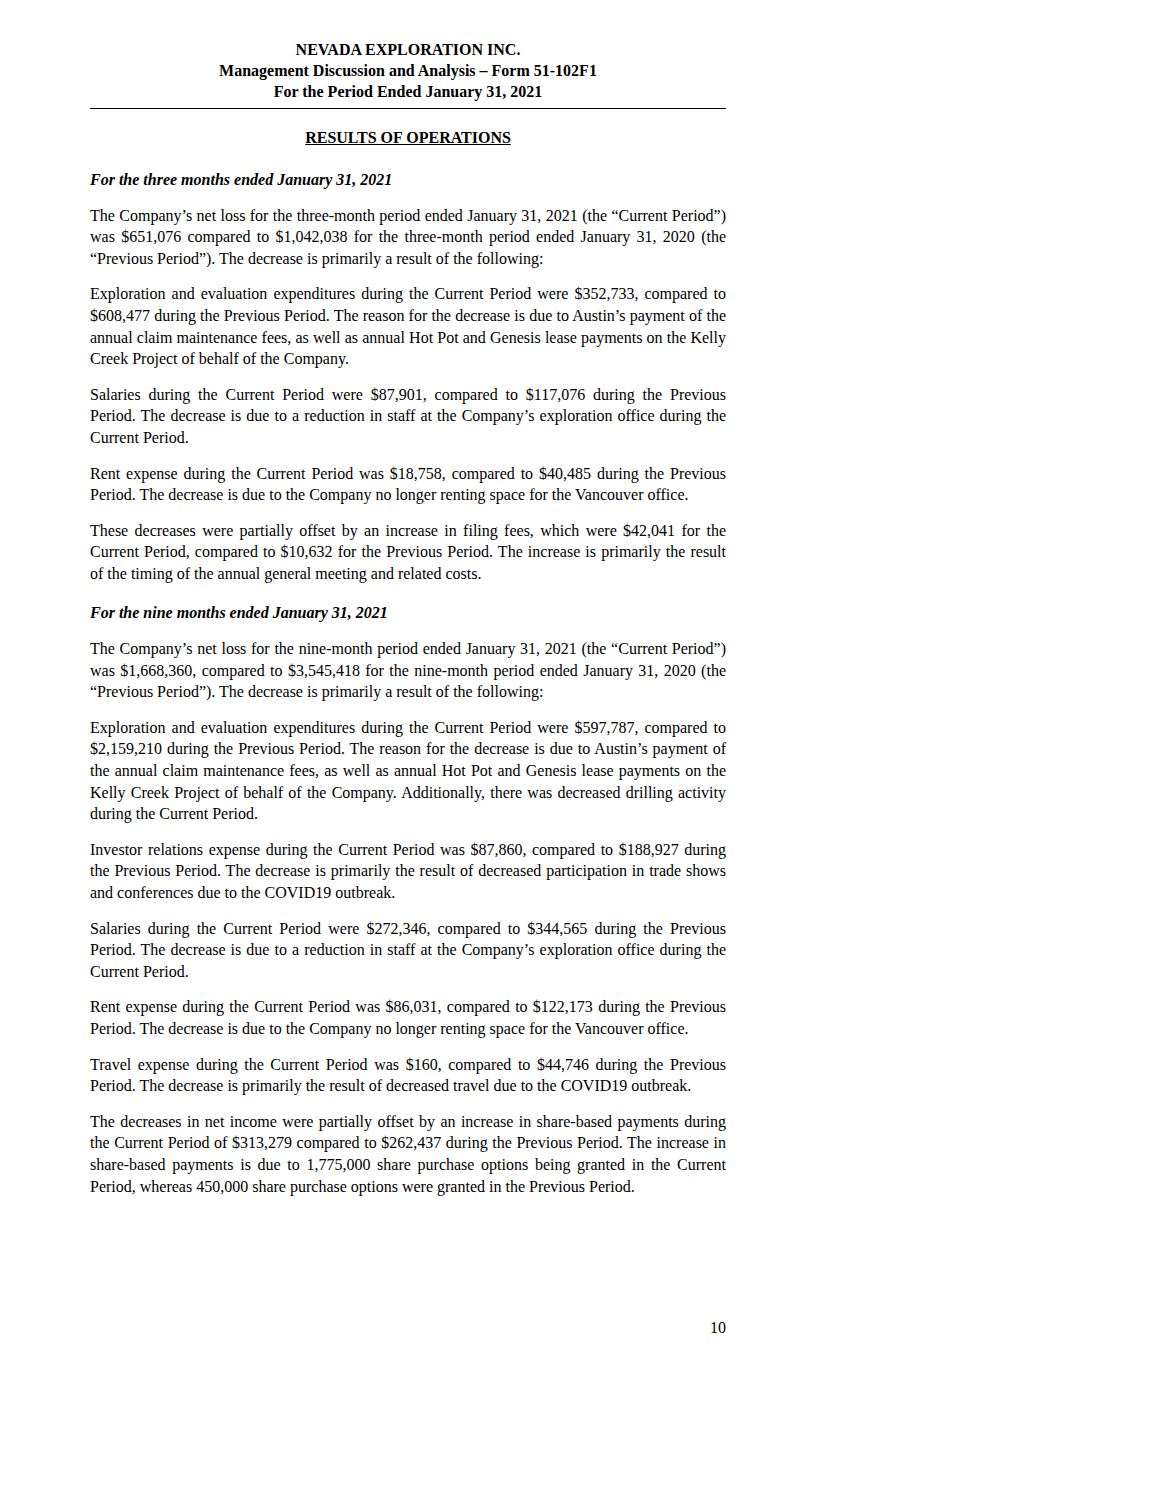NEVADA EXPLORATION INC.
Management Discussion and Analysis – Form 51-102F1
For the Period Ended January 31, 2021
RESULTS OF OPERATIONS
For the three months ended January 31, 2021
The Company’s net loss for the three-month period ended January 31, 2021 (the “Current Period”) was $651,076 compared to $1,042,038 for the three-month period ended January 31, 2020 (the “Previous Period”). The decrease is primarily a result of the following:
Exploration and evaluation expenditures during the Current Period were $352,733, compared to $608,477 during the Previous Period. The reason for the decrease is due to Austin’s payment of the annual claim maintenance fees, as well as annual Hot Pot and Genesis lease payments on the Kelly Creek Project of behalf of the Company.
Salaries during the Current Period were $87,901, compared to $117,076 during the Previous Period. The decrease is due to a reduction in staff at the Company’s exploration office during the Current Period.
Rent expense during the Current Period was $18,758, compared to $40,485 during the Previous Period. The decrease is due to the Company no longer renting space for the Vancouver office.
These decreases were partially offset by an increase in filing fees, which were $42,041 for the Current Period, compared to $10,632 for the Previous Period. The increase is primarily the result of the timing of the annual general meeting and related costs.
For the nine months ended January 31, 2021
The Company’s net loss for the nine-month period ended January 31, 2021 (the “Current Period”) was $1,668,360, compared to $3,545,418 for the nine-month period ended January 31, 2020 (the “Previous Period”). The decrease is primarily a result of the following:
Exploration and evaluation expenditures during the Current Period were $597,787, compared to $2,159,210 during the Previous Period. The reason for the decrease is due to Austin’s payment of the annual claim maintenance fees, as well as annual Hot Pot and Genesis lease payments on the Kelly Creek Project of behalf of the Company. Additionally, there was decreased drilling activity during the Current Period.
Investor relations expense during the Current Period was $87,860, compared to $188,927 during the Previous Period. The decrease is primarily the result of decreased participation in trade shows and conferences due to the COVID19 outbreak.
Salaries during the Current Period were $272,346, compared to $344,565 during the Previous Period. The decrease is due to a reduction in staff at the Company’s exploration office during the Current Period.
Rent expense during the Current Period was $86,031, compared to $122,173 during the Previous Period. The decrease is due to the Company no longer renting space for the Vancouver office.
Travel expense during the Current Period was $160, compared to $44,746 during the Previous Period. The decrease is primarily the result of decreased travel due to the COVID19 outbreak.
The decreases in net income were partially offset by an increase in share-based payments during the Current Period of $313,279 compared to $262,437 during the Previous Period. The increase in share-based payments is due to 1,775,000 share purchase options being granted in the Current Period, whereas 450,000 share purchase options were granted in the Previous Period.
10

****************

### Task
Repeat the listing in full and exactly. Leave any pictures out.

### Solution for this problem
NEVADA EXPLORATION INC.
Management Discussion and Analysis – Form 51-102F1
For the Period Ended January 31, 2021
RESULTS OF OPERATIONS
For the three months ended January 31, 2021
The Company’s net loss for the three-month period ended January 31, 2021 (the “Current Period”) was $651,076 compared to $1,042,038 for the three-month period ended January 31, 2020 (the “Previous Period”). The decrease is primarily a result of the following:
Exploration and evaluation expenditures during the Current Period were $352,733, compared to $608,477 during the Previous Period. The reason for the decrease is due to Austin’s payment of the annual claim maintenance fees, as well as annual Hot Pot and Genesis lease payments on the Kelly Creek Project of behalf of the Company.
Salaries during the Current Period were $87,901, compared to $117,076 during the Previous Period. The decrease is due to a reduction in staff at the Company’s exploration office during the Current Period.
Rent expense during the Current Period was $18,758, compared to $40,485 during the Previous Period. The decrease is due to the Company no longer renting space for the Vancouver office.
These decreases were partially offset by an increase in filing fees, which were $42,041 for the Current Period, compared to $10,632 for the Previous Period. The increase is primarily the result of the timing of the annual general meeting and related costs.
For the nine months ended January 31, 2021
The Company’s net loss for the nine-month period ended January 31, 2021 (the “Current Period”) was $1,668,360, compared to $3,545,418 for the nine-month period ended January 31, 2020 (the “Previous Period”). The decrease is primarily a result of the following:
Exploration and evaluation expenditures during the Current Period were $597,787, compared to $2,159,210 during the Previous Period. The reason for the decrease is due to Austin’s payment of the annual claim maintenance fees, as well as annual Hot Pot and Genesis lease payments on the Kelly Creek Project of behalf of the Company. Additionally, there was decreased drilling activity during the Current Period.
Investor relations expense during the Current Period was $87,860, compared to $188,927 during the Previous Period. The decrease is primarily the result of decreased participation in trade shows and conferences due to the COVID19 outbreak.
Salaries during the Current Period were $272,346, compared to $344,565 during the Previous Period. The decrease is due to a reduction in staff at the Company’s exploration office during the Current Period.
Rent expense during the Current Period was $86,031, compared to $122,173 during the Previous Period. The decrease is due to the Company no longer renting space for the Vancouver office.
Travel expense during the Current Period was $160, compared to $44,746 during the Previous Period. The decrease is primarily the result of decreased travel due to the COVID19 outbreak.
The decreases in net income were partially offset by an increase in share-based payments during the Current Period of $313,279 compared to $262,437 during the Previous Period. The increase in share-based payments is due to 1,775,000 share purchase options being granted in the Current Period, whereas 450,000 share purchase options were granted in the Previous Period.
10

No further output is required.